Terceira: em São Paulo o cartão permite que você troque de ônibus sem pagar nova passagem. Em Curitiba, não. A integração só acontece nos terminais e nos tubos - a não ser que algo tenha mudado a partir de fevereiro. O ônibus que passa na minha casa, por exemplo, não faz integração nenhuma. Ou seja, sai mais barato pagar gasolina e estacionamento do que comprar quatro ou mais passagens - se o trajeto exigir mais de uma linha de ônibus.

Quarta: na maior parte dos ônibus, são duas pessoas trabalhando. Em Curitiba, algumas linhas funcionam só com motorista, mas ele precisa fazer o papel de cobrador também. A parte "recursos humanos" impacta bastante no preço da passagem.

Sou contra a tarifa gratuita. Acho que pode haver subsídios pra quem precisa mais. Porém, pagar ajuda a valorizar (ao menos enquanto a gente não amadurece enquanto cidadãos). Mas quem cuida do transporte público poderia pensar em soluções alternativas, como desconto para compra de passagens em grande quantidade, por exemplo.

Outra coisa: se o transporte público for bom, muita gente vai passar a usar. E se o sistema passa a ter mais usuários e o trânsito passa a ter menos carros, o custo de operação dos ônibus vai baixar.

Acho que as empresas de ônibus são uma máfia, sim.

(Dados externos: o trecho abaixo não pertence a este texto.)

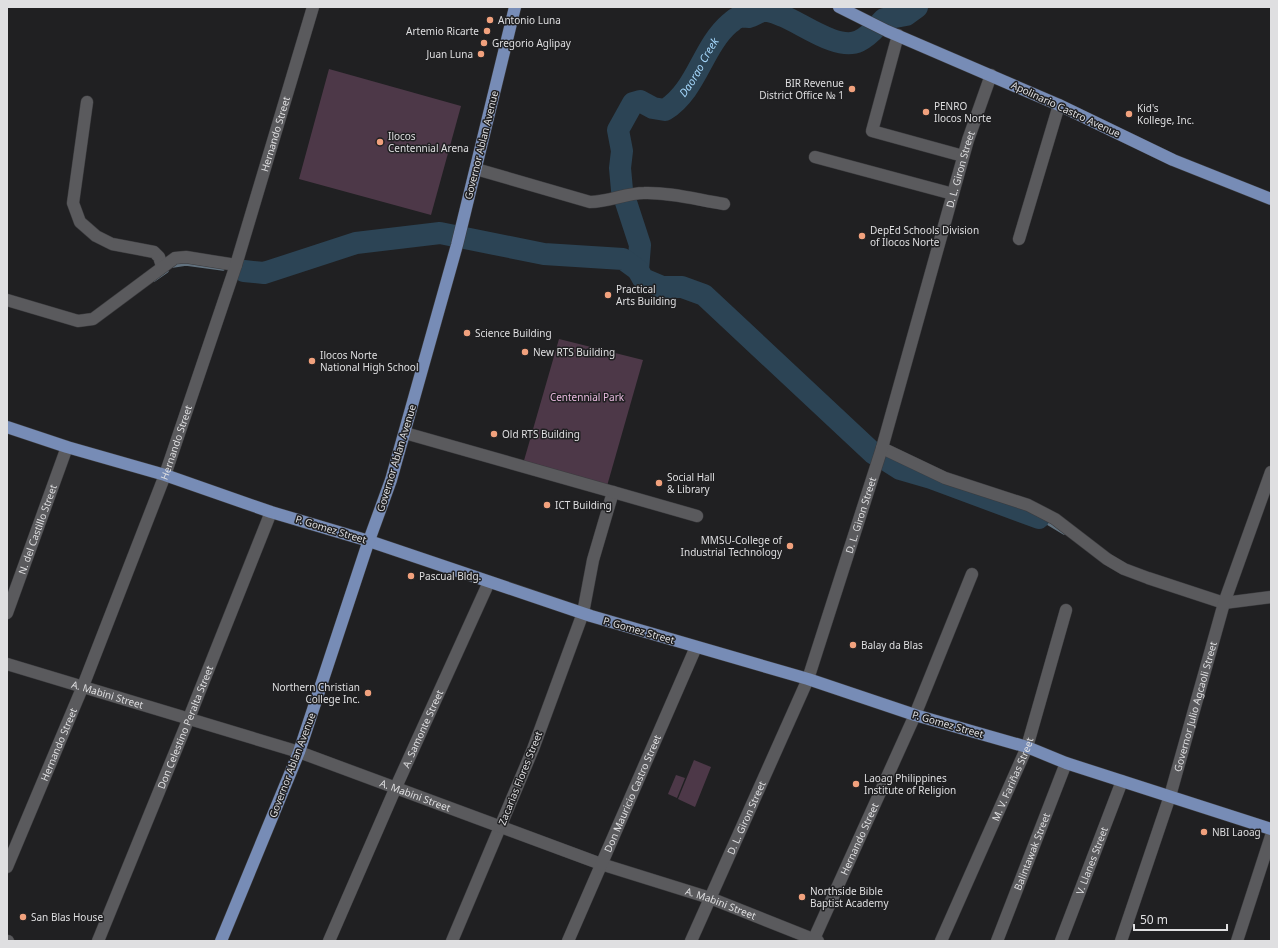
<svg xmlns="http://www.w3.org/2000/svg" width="1278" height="948" viewBox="0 0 1278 948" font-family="'Noto Sans',sans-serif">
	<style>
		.green { fill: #4d3848 }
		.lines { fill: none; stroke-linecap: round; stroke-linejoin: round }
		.stream { stroke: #62727f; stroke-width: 3.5 }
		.river { stroke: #2c4455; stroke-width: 22 }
		.minor-casing { stroke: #3c3c3f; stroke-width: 13 }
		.major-casing { stroke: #3c3c3f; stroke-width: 13 }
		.minor { stroke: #5a5a5d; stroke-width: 12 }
		.major { stroke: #778cb6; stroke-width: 12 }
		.poi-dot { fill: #f1a17d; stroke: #202022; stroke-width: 1.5 }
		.labels { text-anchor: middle; stroke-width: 3; stroke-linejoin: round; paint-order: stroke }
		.poi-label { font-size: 10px; fill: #dfdfe1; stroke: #202022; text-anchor: start }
		.street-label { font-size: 10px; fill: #dfdfe1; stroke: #202022 }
		.park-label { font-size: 10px; fill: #e9badf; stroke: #202022 }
		.water-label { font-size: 11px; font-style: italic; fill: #a3d5f9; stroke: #202022 }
	</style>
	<rect width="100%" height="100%" fill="#202022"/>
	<g class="green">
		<polygon points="329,69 461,106 431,215 299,179"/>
		<polygon points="559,339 643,360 607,486 523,464"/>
		<polygon points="694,760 711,767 695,807 678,799"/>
		<polygon points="676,775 685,778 677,798 668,794"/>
	</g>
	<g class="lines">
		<g class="stream">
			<polyline points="173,266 186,264 223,269"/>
			<polyline points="154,280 167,271"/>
			<polyline points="1039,518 1064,533"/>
		</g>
		<g class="river">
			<path id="s1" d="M638,270l2,-25 -18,-55 -2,-22 2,-17 -4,-21 15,-27 7,-2 13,7 12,2c32,-20 37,-63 65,-87 2,-1 5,-5 7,-5 3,-2 8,-1 12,-1 5,-1 9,-5 14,-6 7,-1 14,3 20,5 20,8 55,35 76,25 11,-5 17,-14 25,-22l22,-4 11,-8"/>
			<polyline points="244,271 264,273 356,243 440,233 544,254 623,259 638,270 643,279 662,287 682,287 704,295 874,454"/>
			<polyline points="889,462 900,469 931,478 1039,518"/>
		</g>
		<g class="minor-casing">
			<g id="minor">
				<polyline points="898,35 872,131 963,156"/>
				<polyline points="87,102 73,203 80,222 96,236 112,244 154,252 159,257 162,266"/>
				<polyline points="815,157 953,194"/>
				<path d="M476,169l114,33c19,0 36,-9 54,-9 26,-1 54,7 80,11"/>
				<polyline points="1019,239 1059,105"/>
				<polyline points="7,300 78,321 93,319 175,258 186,257 236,265"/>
				<polyline points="405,433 613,492 593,560 583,613 533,749 452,941"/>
				<polyline points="882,448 945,478 1028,505 1055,519 1107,559 1124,569 1148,578 1224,603 1271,597"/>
				<polyline points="613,492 697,516"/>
				<path id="s2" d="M7,613l60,-166"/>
				<path id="s3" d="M7,664l292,88 302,112 109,34 108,43"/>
				<path id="s4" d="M7,867l76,-181 82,-211 71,-210 77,-258"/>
				<polyline points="7,941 8,941"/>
				<path id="s5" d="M98,941l91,-223 82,-206"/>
				<path id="s6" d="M329,941l67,-154 93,-205"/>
				<path id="s7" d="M568,941l128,-294"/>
				<path id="s8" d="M691,941l117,-262 74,-231 86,-308 23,-65"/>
				<path id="s9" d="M813,941l102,-226 57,-141"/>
				<path id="s10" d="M941,941l86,-194 39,-137"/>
				<path id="s11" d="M997,941l69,-178"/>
				<path id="s12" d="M1061,941l61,-160"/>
				<path id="s13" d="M1121,941l49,-145 54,-193 47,-131"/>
				<polyline points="1237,941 1271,836"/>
			</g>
		</g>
		<g class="major-casing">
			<g id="major">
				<polyline points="839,7 887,31 1059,105 1173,160 1271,199"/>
				<polyline points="7,427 67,447 165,475 271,512 369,541 591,616 808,679 915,715 1027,747 1066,763 1271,829"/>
				<polyline points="221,941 299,752 367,546 391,480 457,245 515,7"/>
			</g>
		</g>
		<use href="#minor" class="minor"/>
		<use href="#major" class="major"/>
	</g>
	<g class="poi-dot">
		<circle cx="490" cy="20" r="4"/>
		<circle cx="487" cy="31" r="4"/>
		<circle cx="484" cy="43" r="4"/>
		<circle cx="481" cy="54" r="4"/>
		<circle cx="852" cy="89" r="4"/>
		<circle cx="926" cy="112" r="4"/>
		<circle cx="1129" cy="114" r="4"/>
		<circle cx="380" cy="142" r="4"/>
		<circle cx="862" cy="236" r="4"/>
		<circle cx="608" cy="295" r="4"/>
		<circle cx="467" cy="333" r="4"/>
		<circle cx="525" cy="352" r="4"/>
		<circle cx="312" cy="361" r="4"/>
		<circle cx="494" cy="434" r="4"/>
		<circle cx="659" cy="483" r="4"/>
		<circle cx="547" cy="505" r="4"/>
		<circle cx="790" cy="546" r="4"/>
		<circle cx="411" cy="576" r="4"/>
		<circle cx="853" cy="645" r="4"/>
		<circle cx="368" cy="693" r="4"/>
		<circle cx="856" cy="784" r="4"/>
		<circle cx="1204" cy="832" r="4"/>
		<circle cx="802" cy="897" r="4"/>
		<circle cx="23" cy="917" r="4"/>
	</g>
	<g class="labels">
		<g class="poi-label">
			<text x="498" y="24">Antonio Luna</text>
			<text x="479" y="35" text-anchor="end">Artemio Ricarte</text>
			<text x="492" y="47">Gregorio Aglipay</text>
			<text x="473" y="58" text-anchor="end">Juan Luna</text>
			<text x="844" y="87" text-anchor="end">BIR Revenue<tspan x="844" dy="12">District Office № 1</tspan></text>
			<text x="934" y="110">PENRO<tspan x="934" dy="12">Ilocos Norte</tspan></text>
			<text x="1137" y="112">Kid's<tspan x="1137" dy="12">Kollege, Inc.</tspan></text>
			<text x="388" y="140">Ilocos<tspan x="388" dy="12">Centennial Arena</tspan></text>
			<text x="870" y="234">DepEd Schools Division<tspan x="870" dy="12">of Ilocos Norte</tspan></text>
			<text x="616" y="293">Practical<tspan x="616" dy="12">Arts Building</tspan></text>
			<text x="475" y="337">Science Building</text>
			<text x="533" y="356">New RTS Building</text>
			<text x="320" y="359">Ilocos Norte<tspan x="320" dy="12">National High School</tspan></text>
			<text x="502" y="438">Old RTS Building</text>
			<text x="667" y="481">Social Hall<tspan x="667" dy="12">&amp; Library</tspan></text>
			<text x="555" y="509">ICT Building</text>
			<text x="782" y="544" text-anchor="end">MMSU-College of<tspan x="782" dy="12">Industrial Technology</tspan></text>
			<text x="419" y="580">Pascual Bldg.</text>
			<text x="861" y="649">Balay da Blas</text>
			<text x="360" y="691" text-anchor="end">Northern Christian<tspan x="360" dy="12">College Inc.</tspan></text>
			<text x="864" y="782">Laoag Philippines<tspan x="864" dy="12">Institute of Religion</tspan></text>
			<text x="1212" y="836">NBI Laoag</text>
			<text x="810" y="895">Northside Bible<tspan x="810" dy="12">Baptist Academy</tspan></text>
			<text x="31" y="921">San Blas House</text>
		</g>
		<g class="street-label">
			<text transform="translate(1066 109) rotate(25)" y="4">Apolinario Castro Avenue</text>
			<text dy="4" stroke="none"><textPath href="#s4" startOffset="781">Hernando Street</textPath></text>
			<text transform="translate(481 145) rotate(-76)" y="4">Governor Ablan Avenue</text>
			<text dy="4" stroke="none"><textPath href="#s8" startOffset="819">D. L. Giron Street</textPath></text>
			<text dy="4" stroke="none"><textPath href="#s4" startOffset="457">Hernando Street</textPath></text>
			<text transform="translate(396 458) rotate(-73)" y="4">Governor Ablan Avenue</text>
			<text dy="4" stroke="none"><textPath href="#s8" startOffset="459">D. L. Giron Street</textPath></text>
			<text transform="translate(331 529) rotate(17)" y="4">P. Gomez Street</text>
			<text dy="4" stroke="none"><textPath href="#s2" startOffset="89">N. del Castillo Street</textPath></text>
			<text transform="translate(639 630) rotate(16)" y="4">P. Gomez Street</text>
			<text dy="4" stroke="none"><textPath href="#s3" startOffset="105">A. Mabini Street</textPath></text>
			<text dy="4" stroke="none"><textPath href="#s13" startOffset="246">Governor Julio Agcaoli Street</textPath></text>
			<text transform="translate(948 724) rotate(16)" y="4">P. Gomez Street</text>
			<text dy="4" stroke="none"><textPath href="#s5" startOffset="231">Don Celestino Peralta Street</textPath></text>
			<text dy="4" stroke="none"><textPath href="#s6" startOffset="232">A. Samonte Street</textPath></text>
			<text dy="4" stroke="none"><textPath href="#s4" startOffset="133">Hernando Street</textPath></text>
			<text transform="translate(292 765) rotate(-69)" y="4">Governor Ablan Avenue</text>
			<text transform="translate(520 778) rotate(-68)" y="4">Zacarias Flores Street</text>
			<text dy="4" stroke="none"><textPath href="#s10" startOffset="177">M. V. Fariñas Street</textPath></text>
			<text dy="4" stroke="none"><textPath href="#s7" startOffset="161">Don Mauricio Castro Street</textPath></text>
			<text dy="4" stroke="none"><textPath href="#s3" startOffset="429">A. Mabini Street</textPath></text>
			<text dy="4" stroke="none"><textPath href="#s8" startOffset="135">D. L. Giron Street</textPath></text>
			<text dy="4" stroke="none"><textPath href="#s9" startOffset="112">Hernando Street</textPath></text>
			<text dy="4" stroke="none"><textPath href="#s11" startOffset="96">Balintawak Street</textPath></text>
			<text dy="4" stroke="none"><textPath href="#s12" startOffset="86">V. Llanes Street</textPath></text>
			<text dy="4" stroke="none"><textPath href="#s3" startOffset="753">A. Mabini Street</textPath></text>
		</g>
		<g class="park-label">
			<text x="587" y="401">Centennial Park</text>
		</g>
		<g class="water-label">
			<text dy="4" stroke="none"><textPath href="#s1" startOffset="264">Daorao Creek</textPath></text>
		</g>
	</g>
	<rect width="1278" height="948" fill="none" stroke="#dfdfe1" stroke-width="16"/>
	<path d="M1134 924v6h93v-6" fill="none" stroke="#dfdfe1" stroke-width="2"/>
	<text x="1140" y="924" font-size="12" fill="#dfdfe1" stroke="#202022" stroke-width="3" paint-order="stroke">50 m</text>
</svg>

Acho que a passagem é cara e o serviço é ruim. Porém, se queremos um serviço nível europeu, estamos preparados para agir como cidadãos europeus? Vamos comprar a passagem ou validar o bilhete mesmo se o ônibus não tiver cobrador? Vamos resistir à tentação de "tirar vantagem" e andar de ônibus sem pagar, já que não haverá ninguém nos controlando? E se os cobradores forem "abolidos", os sindicatos não vão se revoltar?

Coisas pra fazer a gente pensar, para que possamos embasar muito bem nossos argumentos e protestar com coerência. A começar pelo voto: a forma mais eficaz de mostrar que estamos fartos de ser tratados com desrespeito.